I still think of mirrors as allergens. They cause rifts in the way I perceive myself and are best avoided. Each time I find myself alone in an elevator, confronted by my reflection, I cringe and look away. There is always the shock of rediscovering the dissonance between the life of the body and that of the mind, as if the two were separate beings that had to suddenly face each other within that moment of imaging.

It is in you that I seek my reflection. It is in you that I find myself. It is through the prism of our love that I have discovered my beauty; a beauty that isn’t qualified by pigment; a beauty that is more akin to grace.

It is you who altered the narrative arc of my autobiography. It is you who enticed me to be more than the color of my skin. It is you who moved me to feel; you who urged me to follow, with passionate intensity, the lure of the written word; you who coaxed me to discover, and then stoke the fires that flame inside me, the light that shines through from within, which I was not convinced existed. It is you who has shown me the uniqueness of my reflection; that there is no other quite like me.

Love is an act of transformation. To be in love with someone is to surrender yourself; to allow the other to invariably transform you. Sometimes I wonder if being in love with someone and being loved by that someone is in fact a process of constant revelations; if one’s “Being” is not, in fact, a fixed phenomenological category because at any given time, we are always a subset of multiple selves, never a single, unchanging one; if we are not indeed in a constant state of flux, permanently altering what we believe to be our true selves in relation to the also persistently transforming loved one, shedding old habits to acquire new ones, adopting new sensibilities because the previous ones don’t harmonize well enough with the loved one’s eccentricities.
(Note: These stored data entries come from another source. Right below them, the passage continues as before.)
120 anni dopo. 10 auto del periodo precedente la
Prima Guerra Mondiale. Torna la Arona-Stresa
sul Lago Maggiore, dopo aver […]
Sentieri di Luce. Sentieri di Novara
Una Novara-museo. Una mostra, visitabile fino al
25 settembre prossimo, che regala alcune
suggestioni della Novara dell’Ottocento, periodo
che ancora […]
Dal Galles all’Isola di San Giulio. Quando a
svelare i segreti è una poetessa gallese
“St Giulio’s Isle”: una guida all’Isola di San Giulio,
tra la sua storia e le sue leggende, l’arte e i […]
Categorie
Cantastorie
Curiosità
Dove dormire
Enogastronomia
These six years together have consisted of a series of exposures where everyday we unravel more of ourselves to each other, we strip off layers and come closer and closer to knowing the other’s true core. As we continue our individual transformations, spurred by our relentless contact with each other, we mould ourselves to fit against the other, we acquire new tricks, fresh devices, revolutionary ways to manipulate the other, we navigate the compulsions of our innate proclivities in order to be better versions of ourselves for the sake of the other, we seek out shreds of wisdom from our slew of previous encounters, so that love becomes an ongoing quest towards perfection.